**Activity:** Check every line below for the word "eagle" and give only the number of lines where it appears.

Circuit design text data:
+++

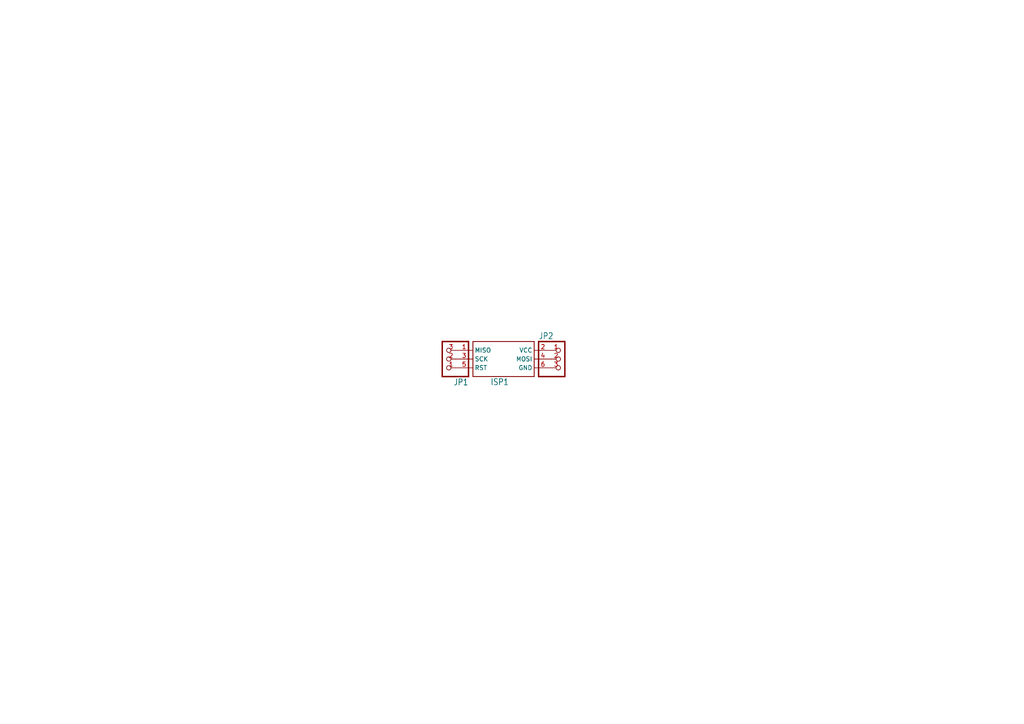
<source format=kicad_sch>
(kicad_sch (version 20230121) (generator eeschema)

  (uuid 9819e0dc-f2cb-42a4-9c15-e4d89e1671ef)

  (paper "A4")

  


  (symbol (lib_id "working-eagle-import:AVRISP-BOX") (at 144.78 104.14 0) (unit 1)
    (in_bom yes) (on_board yes) (dnp no)
    (uuid 474142b5-b7e2-456d-bad4-3c6fdae73708)
    (property "Reference" "ISP1" (at 142.24 111.76 0)
      (effects (font (size 1.778 1.5113)) (justify left bottom))
    )
    (property "Value" "AVRISP-BOX" (at 144.78 104.14 0)
      (effects (font (size 1.27 1.27)) hide)
    )
    (property "Footprint" "working:AVRISP-BOX" (at 144.78 104.14 0)
      (effects (font (size 1.27 1.27)) hide)
    )
    (property "Datasheet" "" (at 144.78 104.14 0)
      (effects (font (size 1.27 1.27)) hide)
    )
    (pin "1" (uuid 85246301-f9a0-49eb-86bb-4b0b9e10109b))
    (pin "2" (uuid b8d828fd-a22e-4598-8282-e818d80d726a))
    (pin "3" (uuid ecd1f64e-5225-46e9-bacb-8880ce46b527))
    (pin "4" (uuid cb75496b-6eef-424f-89b8-a01449474f96))
    (pin "5" (uuid 4e008519-63c2-4903-9bfa-71303ad075f2))
    (pin "6" (uuid 888bf964-be86-4073-a6e2-64f7d125eac2))
    (instances
      (project "working"
        (path "/9819e0dc-f2cb-42a4-9c15-e4d89e1671ef"
          (reference "ISP1") (unit 1)
        )
      )
    )
  )

  (symbol (lib_id "working-eagle-import:PINHD-1X3CB") (at 129.54 104.14 180) (unit 1)
    (in_bom yes) (on_board yes) (dnp no)
    (uuid 50aa624e-abeb-4aa4-b2eb-9359f07ca9be)
    (property "Reference" "JP1" (at 135.89 109.855 0)
      (effects (font (size 1.778 1.5113)) (justify left bottom))
    )
    (property "Value" "PINHD-1X3CB" (at 135.89 96.52 0)
      (effects (font (size 1.778 1.5113)) (justify left bottom) hide)
    )
    (property "Footprint" "working:1X03-CLEANBIG" (at 129.54 104.14 0)
      (effects (font (size 1.27 1.27)) hide)
    )
    (property "Datasheet" "" (at 129.54 104.14 0)
      (effects (font (size 1.27 1.27)) hide)
    )
    (pin "1" (uuid 019dec81-f4ed-4c51-93e3-3bbf8c6cb14c))
    (pin "2" (uuid 8bafdd2a-359f-4f67-98ee-0187ffb4f920))
    (pin "3" (uuid 0de5a4db-ba7e-4894-9f3f-459bbcc07630))
    (instances
      (project "working"
        (path "/9819e0dc-f2cb-42a4-9c15-e4d89e1671ef"
          (reference "JP1") (unit 1)
        )
      )
    )
  )

  (symbol (lib_id "working-eagle-import:PINHD-1X3CB") (at 162.56 104.14 0) (unit 1)
    (in_bom yes) (on_board yes) (dnp no)
    (uuid e600b9d2-6b27-46ed-a9ab-08ee302c1ad2)
    (property "Reference" "JP2" (at 156.21 98.425 0)
      (effects (font (size 1.778 1.5113)) (justify left bottom))
    )
    (property "Value" "PINHD-1X3CB" (at 156.21 111.76 0)
      (effects (font (size 1.778 1.5113)) (justify left bottom) hide)
    )
    (property "Footprint" "working:1X03-CLEANBIG" (at 162.56 104.14 0)
      (effects (font (size 1.27 1.27)) hide)
    )
    (property "Datasheet" "" (at 162.56 104.14 0)
      (effects (font (size 1.27 1.27)) hide)
    )
    (pin "1" (uuid ac5a4ac5-0ca1-48b9-8193-662411d14269))
    (pin "2" (uuid 5b65d1e4-c4cd-41e0-ad70-ca054f257987))
    (pin "3" (uuid ed0b3cf4-e223-4d18-bc6d-b992b4ccfe95))
    (instances
      (project "working"
        (path "/9819e0dc-f2cb-42a4-9c15-e4d89e1671ef"
          (reference "JP2") (unit 1)
        )
      )
    )
  )

  (sheet_instances
    (path "/" (page "1"))
  )
)

</source>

+++

**Response:** 3